Aber treffen Preise jemals allen genehme „Richtige“? Wundern konnte man sich auch über die Donaueschinger Verleihung des Karl-Sczuka-Preises für das „Hörspiel als Radiokunst“ an das Team von „Desert Bloom“, eine dreiviertelstündige Materialauswalzung der eigentlich spannenden Idee, die Kunststadt Las Vegas auch über die Hörbarmachung ihrer elektromagnetischen Felder und Wellen zu erkunden, über die kalten Gesänge von Neon und LED. Ich hörte ein statisch steriles Studioprodukt, in das mit den spitzen Fingern der Pflichtschuldigkeit noch ein paar Obdachlose intarsiert wurden. Weitere (und bewegendere) Eindrücke von den Donaueschinger Musiktagen im Oktober habe ich für die ZEIT zusammengefasst und eigens für diese Website mit einem wunderschönen Foto von Stocki und Teddy ergänzt. Der Rhythmus der Druckmaschinen flankierte dagegen einen Besuch in Göttingens „Düsterer Straße“: Wie es beim legendär obsessiven Verleger und Drucker Gerhard Steidl zugeht, ist hier zu lesen.

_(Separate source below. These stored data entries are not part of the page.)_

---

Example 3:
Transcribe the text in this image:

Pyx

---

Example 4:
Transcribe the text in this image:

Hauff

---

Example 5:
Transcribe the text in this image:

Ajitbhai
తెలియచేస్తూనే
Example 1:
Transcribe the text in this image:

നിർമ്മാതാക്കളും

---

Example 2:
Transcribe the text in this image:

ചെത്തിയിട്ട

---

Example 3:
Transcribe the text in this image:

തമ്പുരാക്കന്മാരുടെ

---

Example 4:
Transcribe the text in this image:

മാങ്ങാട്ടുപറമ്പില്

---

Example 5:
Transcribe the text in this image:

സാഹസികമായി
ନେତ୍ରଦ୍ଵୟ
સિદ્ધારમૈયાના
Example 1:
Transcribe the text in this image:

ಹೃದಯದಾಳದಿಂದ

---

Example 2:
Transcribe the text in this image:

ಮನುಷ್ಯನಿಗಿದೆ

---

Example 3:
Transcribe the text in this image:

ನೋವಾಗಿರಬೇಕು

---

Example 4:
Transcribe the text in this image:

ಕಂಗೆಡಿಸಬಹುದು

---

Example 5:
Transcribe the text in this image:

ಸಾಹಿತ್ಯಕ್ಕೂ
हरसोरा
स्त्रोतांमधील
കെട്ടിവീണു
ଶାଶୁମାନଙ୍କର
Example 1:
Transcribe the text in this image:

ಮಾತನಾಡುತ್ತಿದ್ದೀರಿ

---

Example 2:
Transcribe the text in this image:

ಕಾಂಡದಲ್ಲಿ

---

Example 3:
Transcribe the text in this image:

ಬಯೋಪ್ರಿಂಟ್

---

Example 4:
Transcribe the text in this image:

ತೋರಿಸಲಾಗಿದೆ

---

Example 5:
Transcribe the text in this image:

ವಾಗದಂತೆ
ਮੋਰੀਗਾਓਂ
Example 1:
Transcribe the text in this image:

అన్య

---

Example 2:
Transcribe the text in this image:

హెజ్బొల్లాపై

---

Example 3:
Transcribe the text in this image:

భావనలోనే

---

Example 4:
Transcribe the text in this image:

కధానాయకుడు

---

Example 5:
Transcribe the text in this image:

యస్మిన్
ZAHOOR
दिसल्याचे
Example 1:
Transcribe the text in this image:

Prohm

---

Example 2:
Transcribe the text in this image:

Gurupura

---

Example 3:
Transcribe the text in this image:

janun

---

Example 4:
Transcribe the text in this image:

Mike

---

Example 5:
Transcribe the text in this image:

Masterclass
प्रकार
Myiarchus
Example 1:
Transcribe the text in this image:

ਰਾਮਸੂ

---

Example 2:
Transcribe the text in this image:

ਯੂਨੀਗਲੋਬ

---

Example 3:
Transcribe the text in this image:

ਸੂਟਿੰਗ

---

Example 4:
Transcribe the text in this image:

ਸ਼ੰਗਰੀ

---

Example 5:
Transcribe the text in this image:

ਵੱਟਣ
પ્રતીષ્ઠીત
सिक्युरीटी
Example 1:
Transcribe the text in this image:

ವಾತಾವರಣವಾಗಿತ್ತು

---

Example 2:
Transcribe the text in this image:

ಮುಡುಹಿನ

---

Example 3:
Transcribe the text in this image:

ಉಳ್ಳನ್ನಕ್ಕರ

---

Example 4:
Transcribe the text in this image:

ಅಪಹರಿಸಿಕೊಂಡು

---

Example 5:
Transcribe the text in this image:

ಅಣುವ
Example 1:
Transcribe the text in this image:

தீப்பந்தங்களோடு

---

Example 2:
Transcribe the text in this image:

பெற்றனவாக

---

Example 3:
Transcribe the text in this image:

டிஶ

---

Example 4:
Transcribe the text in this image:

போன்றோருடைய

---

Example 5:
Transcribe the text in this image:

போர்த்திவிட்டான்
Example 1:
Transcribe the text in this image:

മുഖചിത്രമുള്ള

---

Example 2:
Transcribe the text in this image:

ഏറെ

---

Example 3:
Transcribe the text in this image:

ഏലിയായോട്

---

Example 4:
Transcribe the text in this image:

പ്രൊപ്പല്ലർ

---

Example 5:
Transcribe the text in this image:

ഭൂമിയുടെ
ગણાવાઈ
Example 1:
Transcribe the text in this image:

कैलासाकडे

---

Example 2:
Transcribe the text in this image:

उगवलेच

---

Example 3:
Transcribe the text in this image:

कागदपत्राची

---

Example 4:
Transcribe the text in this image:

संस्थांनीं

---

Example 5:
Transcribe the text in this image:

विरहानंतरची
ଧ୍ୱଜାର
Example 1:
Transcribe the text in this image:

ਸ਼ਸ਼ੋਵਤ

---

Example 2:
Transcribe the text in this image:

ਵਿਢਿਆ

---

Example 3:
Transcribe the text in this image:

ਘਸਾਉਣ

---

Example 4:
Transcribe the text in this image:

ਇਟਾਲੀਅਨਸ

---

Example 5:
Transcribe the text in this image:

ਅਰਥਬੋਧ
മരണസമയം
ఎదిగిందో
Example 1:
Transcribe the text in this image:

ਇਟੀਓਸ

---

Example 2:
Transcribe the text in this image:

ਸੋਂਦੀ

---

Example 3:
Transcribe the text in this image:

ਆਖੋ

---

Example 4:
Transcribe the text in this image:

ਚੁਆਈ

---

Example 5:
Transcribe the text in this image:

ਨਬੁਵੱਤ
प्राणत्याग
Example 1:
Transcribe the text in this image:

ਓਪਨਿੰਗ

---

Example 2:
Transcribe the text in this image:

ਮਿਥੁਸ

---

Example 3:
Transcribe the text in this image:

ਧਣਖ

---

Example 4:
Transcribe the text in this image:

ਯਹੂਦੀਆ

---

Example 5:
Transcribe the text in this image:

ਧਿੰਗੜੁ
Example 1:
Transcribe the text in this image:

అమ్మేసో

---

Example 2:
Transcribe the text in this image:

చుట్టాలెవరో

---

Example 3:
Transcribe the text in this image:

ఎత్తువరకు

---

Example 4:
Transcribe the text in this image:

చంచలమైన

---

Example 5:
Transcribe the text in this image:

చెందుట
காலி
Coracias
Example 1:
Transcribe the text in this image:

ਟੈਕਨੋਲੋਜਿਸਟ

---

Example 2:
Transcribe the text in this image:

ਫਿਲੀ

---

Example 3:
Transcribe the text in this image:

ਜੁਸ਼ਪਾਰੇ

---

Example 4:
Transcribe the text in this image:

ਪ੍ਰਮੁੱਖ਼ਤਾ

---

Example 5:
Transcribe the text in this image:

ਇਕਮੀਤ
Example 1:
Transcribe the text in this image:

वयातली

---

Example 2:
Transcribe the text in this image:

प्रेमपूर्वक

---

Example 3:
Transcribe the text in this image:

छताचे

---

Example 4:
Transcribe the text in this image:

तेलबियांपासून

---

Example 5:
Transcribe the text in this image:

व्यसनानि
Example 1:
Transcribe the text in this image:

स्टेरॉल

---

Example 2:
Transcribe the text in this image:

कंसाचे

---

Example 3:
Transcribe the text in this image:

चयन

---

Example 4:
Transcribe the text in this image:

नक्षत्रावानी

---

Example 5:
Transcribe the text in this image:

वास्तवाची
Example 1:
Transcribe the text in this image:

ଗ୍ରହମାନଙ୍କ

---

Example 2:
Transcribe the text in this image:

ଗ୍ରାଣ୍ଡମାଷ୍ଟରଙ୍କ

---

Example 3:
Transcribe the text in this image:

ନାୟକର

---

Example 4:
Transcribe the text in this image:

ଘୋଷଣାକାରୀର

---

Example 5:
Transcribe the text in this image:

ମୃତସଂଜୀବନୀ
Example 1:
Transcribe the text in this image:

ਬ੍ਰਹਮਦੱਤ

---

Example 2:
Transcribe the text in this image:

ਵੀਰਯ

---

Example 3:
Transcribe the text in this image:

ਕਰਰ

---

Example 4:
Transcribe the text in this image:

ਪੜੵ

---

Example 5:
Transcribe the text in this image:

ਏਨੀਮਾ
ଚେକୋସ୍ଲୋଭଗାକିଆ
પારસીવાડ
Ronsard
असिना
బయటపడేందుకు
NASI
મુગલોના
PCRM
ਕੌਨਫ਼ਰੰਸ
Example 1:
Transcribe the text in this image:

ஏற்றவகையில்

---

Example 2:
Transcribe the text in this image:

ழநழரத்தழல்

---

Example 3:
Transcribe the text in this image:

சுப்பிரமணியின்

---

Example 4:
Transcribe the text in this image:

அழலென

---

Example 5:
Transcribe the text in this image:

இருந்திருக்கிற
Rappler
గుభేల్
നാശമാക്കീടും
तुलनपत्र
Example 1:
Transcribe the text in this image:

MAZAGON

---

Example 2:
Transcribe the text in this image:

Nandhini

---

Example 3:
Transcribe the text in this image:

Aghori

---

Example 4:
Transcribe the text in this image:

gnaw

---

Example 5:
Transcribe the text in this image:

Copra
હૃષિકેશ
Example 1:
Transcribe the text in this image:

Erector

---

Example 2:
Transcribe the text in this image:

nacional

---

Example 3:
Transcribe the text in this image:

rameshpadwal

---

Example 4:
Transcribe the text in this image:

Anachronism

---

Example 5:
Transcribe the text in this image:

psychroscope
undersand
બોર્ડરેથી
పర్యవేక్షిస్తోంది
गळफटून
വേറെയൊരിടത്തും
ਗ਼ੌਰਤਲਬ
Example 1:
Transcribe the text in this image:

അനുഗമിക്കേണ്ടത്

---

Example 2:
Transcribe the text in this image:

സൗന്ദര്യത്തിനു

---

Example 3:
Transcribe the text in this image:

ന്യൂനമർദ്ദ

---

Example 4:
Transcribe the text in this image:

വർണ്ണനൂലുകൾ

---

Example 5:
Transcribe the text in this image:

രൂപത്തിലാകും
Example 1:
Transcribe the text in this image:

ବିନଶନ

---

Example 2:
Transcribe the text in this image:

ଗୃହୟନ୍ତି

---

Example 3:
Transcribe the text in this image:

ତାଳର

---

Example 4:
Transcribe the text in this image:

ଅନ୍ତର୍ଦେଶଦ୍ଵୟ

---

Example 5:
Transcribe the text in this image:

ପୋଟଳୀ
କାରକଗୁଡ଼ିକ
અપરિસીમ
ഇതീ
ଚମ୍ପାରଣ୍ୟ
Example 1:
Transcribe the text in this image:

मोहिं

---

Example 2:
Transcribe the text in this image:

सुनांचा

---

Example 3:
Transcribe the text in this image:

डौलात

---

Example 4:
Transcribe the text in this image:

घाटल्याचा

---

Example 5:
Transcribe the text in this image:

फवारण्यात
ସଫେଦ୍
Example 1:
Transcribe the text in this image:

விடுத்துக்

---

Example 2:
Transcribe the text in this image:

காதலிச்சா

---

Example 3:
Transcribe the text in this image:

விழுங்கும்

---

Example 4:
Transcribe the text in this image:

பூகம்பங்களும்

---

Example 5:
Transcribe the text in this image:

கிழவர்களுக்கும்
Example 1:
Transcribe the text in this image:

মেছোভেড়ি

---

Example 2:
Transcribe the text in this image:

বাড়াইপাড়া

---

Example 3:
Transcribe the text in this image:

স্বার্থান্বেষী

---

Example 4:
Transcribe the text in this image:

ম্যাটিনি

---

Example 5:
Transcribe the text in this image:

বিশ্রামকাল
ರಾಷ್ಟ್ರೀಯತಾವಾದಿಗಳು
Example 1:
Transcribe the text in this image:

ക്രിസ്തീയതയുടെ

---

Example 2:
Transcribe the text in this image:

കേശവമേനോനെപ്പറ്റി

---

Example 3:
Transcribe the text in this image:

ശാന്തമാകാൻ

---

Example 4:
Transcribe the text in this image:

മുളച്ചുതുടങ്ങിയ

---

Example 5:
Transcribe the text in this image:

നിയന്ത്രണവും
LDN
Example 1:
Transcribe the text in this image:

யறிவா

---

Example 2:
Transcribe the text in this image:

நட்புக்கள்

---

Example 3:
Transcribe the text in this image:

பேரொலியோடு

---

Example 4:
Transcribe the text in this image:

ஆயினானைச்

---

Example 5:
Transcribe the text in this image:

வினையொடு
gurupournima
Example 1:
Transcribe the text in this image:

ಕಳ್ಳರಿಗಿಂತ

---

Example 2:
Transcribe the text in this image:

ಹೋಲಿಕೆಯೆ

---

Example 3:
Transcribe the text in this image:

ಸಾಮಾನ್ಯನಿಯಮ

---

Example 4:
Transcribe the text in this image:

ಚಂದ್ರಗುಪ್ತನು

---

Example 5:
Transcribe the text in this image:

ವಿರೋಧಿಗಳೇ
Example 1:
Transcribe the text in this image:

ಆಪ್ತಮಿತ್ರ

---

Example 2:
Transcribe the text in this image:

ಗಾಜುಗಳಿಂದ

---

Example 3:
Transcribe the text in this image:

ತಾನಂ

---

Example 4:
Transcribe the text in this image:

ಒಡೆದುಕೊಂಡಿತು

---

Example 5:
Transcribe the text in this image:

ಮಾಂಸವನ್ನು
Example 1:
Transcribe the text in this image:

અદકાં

Erneut in „Bachs Welt“ begebe ich mich am Freitag, 4. November mit einer Lesung in Flensburg, die um 19.30 Uhr im Gemeindezentrum Engelsby (Brahmsstr. 13) beginnt. „Billy am Meer“ heißt eine Geschichte, die ich für die Reihe der Kinderkonzerte des SWR geschrieben habe, sozusagen die Fortsetzung von „Billy the Kid“ aus dem Sommer 2015. Reiner Strecker liest die Story, eng verzahnt mit Musik von Charles Ives und John Adams, die vom SWR Symphonieorchester unter der Leitung von Ilan Volkov gespielt wird: am Donnerstag, 9. November um 11 Uhr im Konzerthaus Freiburg.